The present invention relates generally to metal oxide films, and more particularly to metal oxide films formed from metal salts and water soluble polymers. These films may be used in many applications, one example of which is in fuel cells.
Fuel cells use an electrochemical energy conversion of fuel (including but not limited to hydrogen, propane, methane, carbon monoxide, and the like) and oxidant(s) into electricity and heat. It is anticipated that fuel cells may be able to replace primary and secondary batteries as a portable power supply. In fuel cells, the fuel (usually containing a source of hydrogen) is oxidized typically with a source of oxygen to produce (primarily) water and carbon dioxide.

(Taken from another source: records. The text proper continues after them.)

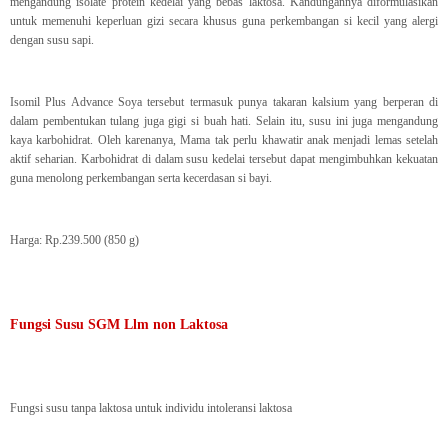
mengandung isolate protein kedelai yang bebas laktosa. Kandungannya diformulasikan
untuk memenuhi keperluan gizi secara khusus guna perkembangan si kecil yang alergi
dengan susu sapi.
Isomil Plus Advance Soya tersebut termasuk punya takaran kalsium yang berperan di
dalam pembentukan tulang juga gigi si buah hati. Selain itu, susu ini juga mengandung
kaya karbohidrat. Oleh karenanya, Mama tak perlu khawatir anak menjadi lemas setelah
aktif seharian. Karbohidrat di dalam susu kedelai tersebut dapat mengimbuhkan kekuatan
guna menolong perkembangan serta kecerdasan si bayi.
Harga: Rp.239.500 (850 g)
Fungsi Susu SGM Llm non Laktosa
Fungsi susu tanpa laktosa untuk individu intoleransi laktosa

The oxidation reaction at the anode, which liberates electrons, in combination with the reduction reaction at the cathode, which consumes electrons, results in a useful electrical voltage and current through the load.
As such, fuel cells provide a direct current (DC) voltage that may be used to power motors, lights, electrical appliances, etc. A solid oxide fuel cell (SOFC) is one type of fuel cell that may be useful in portable or non-portable applications.

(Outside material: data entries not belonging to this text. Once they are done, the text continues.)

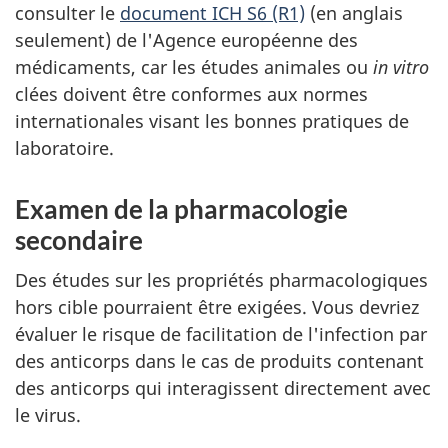
consulter le
document ICH S6 (R1)
(en anglais
seulement) de l'Agence européenne des
médicaments, car les études animales ou
in vitro
clées doivent être conformes aux normes
internationales visant les bonnes pratiques de
laboratoire.
Examen de la pharmacologie
secondaire
Des études sur les propriétés pharmacologiques
hors cible pourraient être exigées. Vous devriez
évaluer le risque de facilitation de l'infection par
des anticorps dans le cas de produits contenant
des anticorps qui interagissent directement avec
le virus.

The material properties which are generally desirable in order to obtain high performing fuel cell devices, also make fabrication of those fuel cell devices a significant challenge.
SOFC's often contain electrolytes and electrodes made from metal oxide films. Deposition of thin metal oxide films has been accomplished with many methods, including atomic layer deposition (ALD), Physical Vapor Deposition (PVD), Chemical Vapor Deposition (CVD), Plasma Enhanced Chemical Vapor Deposition (PECVD), Molecular Beam Epitaxy (MBE), Metal Organic Chemical Vapor Deposition (MOCVD), sputtering, evaporation, and various wet chemical methods. The wet chemical methods offer the advantages of low cost equipment and high throughput. However, some examples of deposition methods and drawbacks associated therewith include the following.
Sol-gel is one of the most common wet deposition methods, but suffers from high material cost and very sensitive process conditions, including a controlled atmosphere. Sol-gel reagents are generally used in carefully controlled regimes of pH and temperature. Additionally, there is generally a narrow process window to produce a coherent film.
A metal-organic deposition (MOD) method is another wet method. MOD generally requires inexpensive materials, but has poor wetting characteristics due in part to the glycols used. Further, the MOD process generally requires a time-consuming chelation process.
MBE and ALD methods generally involve expensive equipment and materials. CVD, PECVD, and MOCVD generally use costly equipment and volatile precursors that may not be readily available. Sputtering and evaporation deposition techniques generally require expensive equipment and stoichiometries which may in some instances be difficult to control.